Fremont City Council to Discuss Support for Prop 8 Lawsuit
Story by Linsay Rousseau Burnett
At November 18th’s Fremont City Council meeting, City Attorney Harvey Levine will be presenting his legal brief concerning three lawsuits filed by the city and county of San Francisco and a handful of other city and county governments challenging the legal authority of Proposition 8. According to Mayor Bob Wasserman, the request that the city sign onto the lawsuits did not come from the San Francisco city attorney, but from local residents.
At the meeting, city council members will discuss potential actions the city can take, or not take, in support of the lawsuits. Wasserman said that the most likely outcome would be for the city attorney to file an “amicus currie” in support of the lawsuits.
An “amicus currie” is a brief filed with the court by someone who is not a party to the case but believes that the court’s decision may affect its interest. Wasserman said the reason the council would not consider becoming an official party in the lawsuits is that the city does not have sufficient resources to supply the necessary attorneys.
The placement of this issue on the city council’s agenda did not come from government officials or lawyers, but from a few concerned residents. Neighbors Christina Melnarik and Beth Hoffman spearheaded several anti-Proposition 8 fundraisers and rallies in the lead up to the election. When the measure passed, the two women said they went back to the drawing board to figure out their next move.
When San Francisco decided to file suit in opposition to Proposition 8, Hoffman said the City Attorney Dennis Herrera’s office began recruiting other cities to join the lawsuit. While he took the time to fly to San Diego, Hoffman said he never even picked up the phone to call Fremont – its neighbor and the fourth-largest city in the Bay area.
“In 2004, when all these cities joined in on the first initial court action against the state on gay married, no one asked Fremont to join. We were ignored. So it seems like, to me, that nobody asks so Fremont doesn’t normally take action,” said Hoffman.
Fremont is demographically different than other cities in the Bay area and has one of the highest per-capita income rates. As such, Hoffman said this means the city also has a large number of traditional married couples. Instead of opposition, she said she was surprised how adamantly many of her neighbors were working to oppose Proposition 8 and subsequently have it repealed.
“They’re happily married. It’s visceral with them. They don’t want people to be denied marriage because it’s really important to them. This [city council decision] could be a really good thing for Fremont. It can change the perspective of who lives here and show that people care about the community and members of the community,” said Hoffman.
This type of outlook is one that Melnarik is also fighting to support.

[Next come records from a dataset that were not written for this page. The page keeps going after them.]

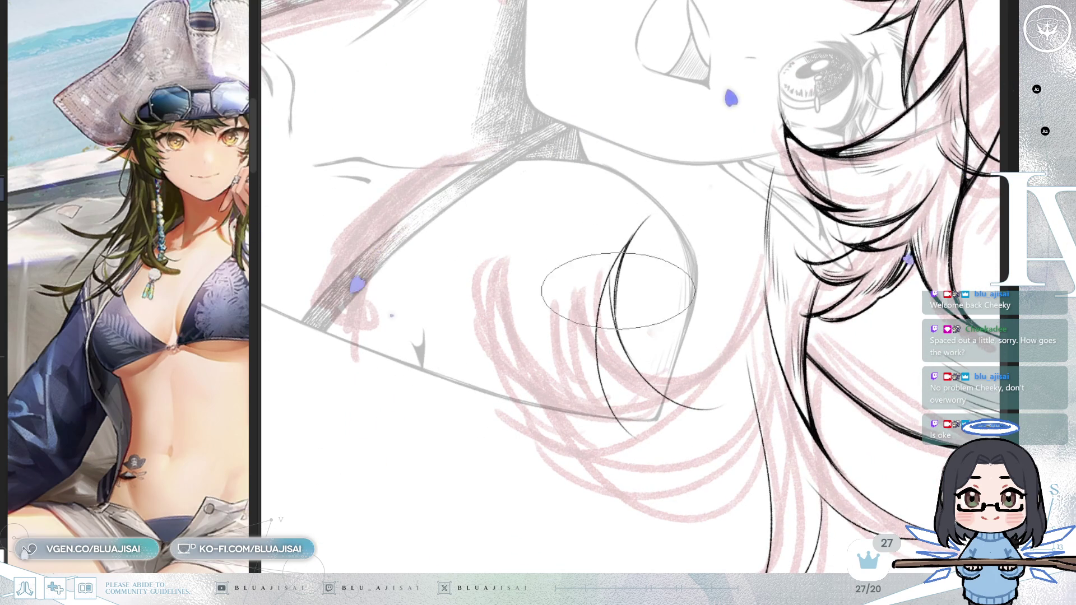
left_click_drag(648, 353, 736, 380)
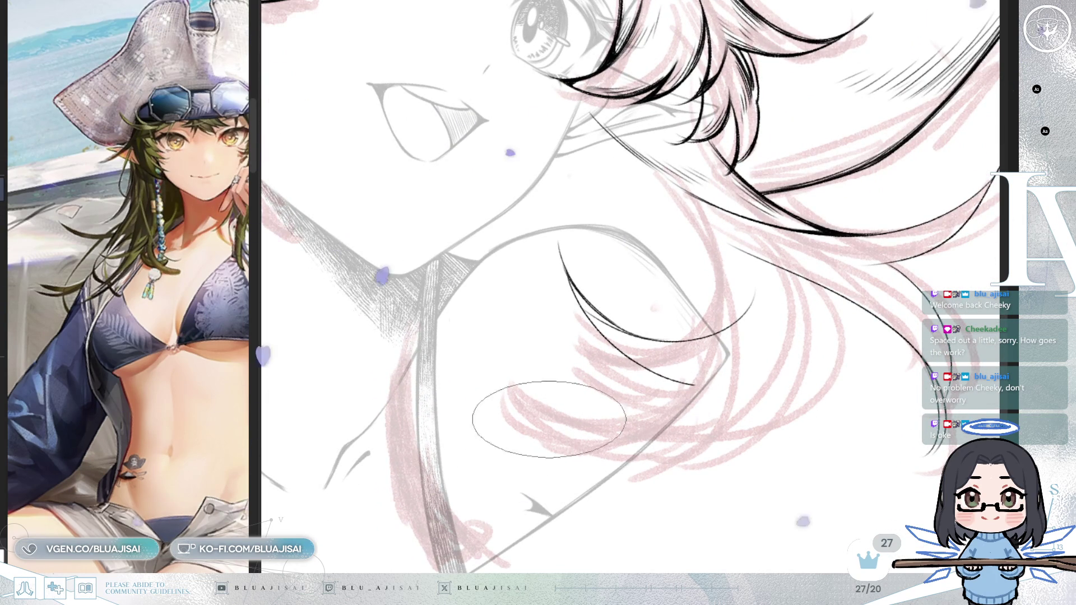
left_click_drag(537, 440, 727, 357)
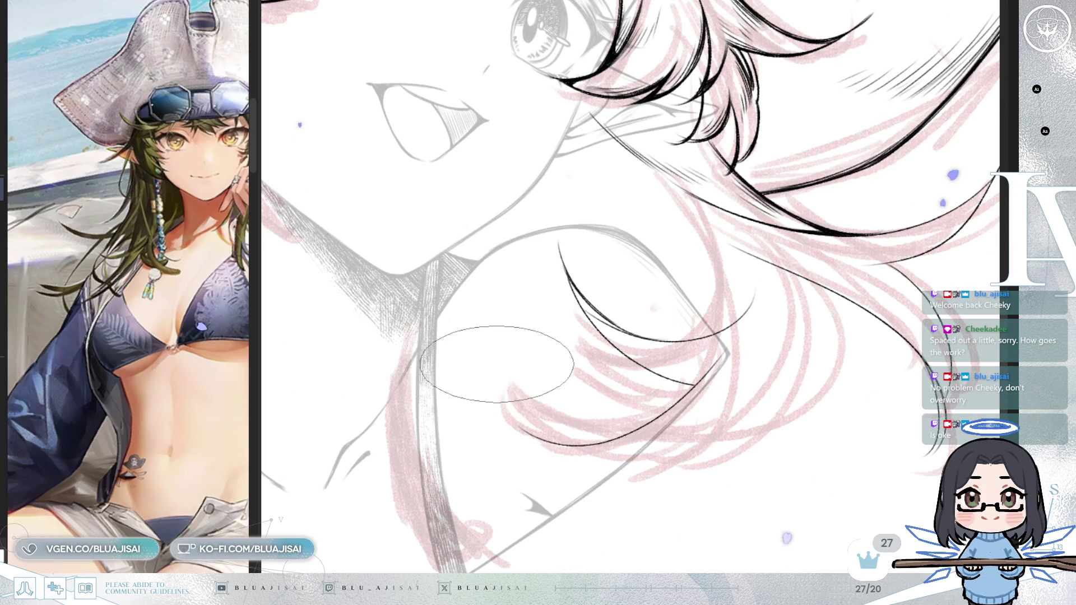
left_click_drag(495, 339, 645, 393)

As a wife and mother of two young children, she said her support for gay marriage is founded on two simple concepts: equality and the separation of church and state. With a large immigrant population in Fremont, she said issues of equality resonate throughout the city.
“My kids are one of only three white children in their classroom. For many of the families I know, they’re new to the country, some are perspective citizens, and they wondering whose rights will be taken away next,” said Melnarik.
The concept of the separation of church and state is something Melnarik said is much more confusing for these immigrants to understand. But for those who fled to the United States to escape an autocratic society, Melnarik said the thought of moving to another nation where religion dictates policy is frighting.
“There are a lot of different religions in Fremont. What gives one church the rights to say that a certain right or law goes against their theology and now everyone has to follow their theology? Fremont has a responsibility to reassure all its citizens that if somebody’s rights are taken away they will stand up and say this is wrong,” said Melnarik.
Melnarik said that she and some of her neighbors and friends will be attending the city council meeting and speaking out against Proposition 8 and requesting that the council file an “amicus” brief in support of the lawsuit.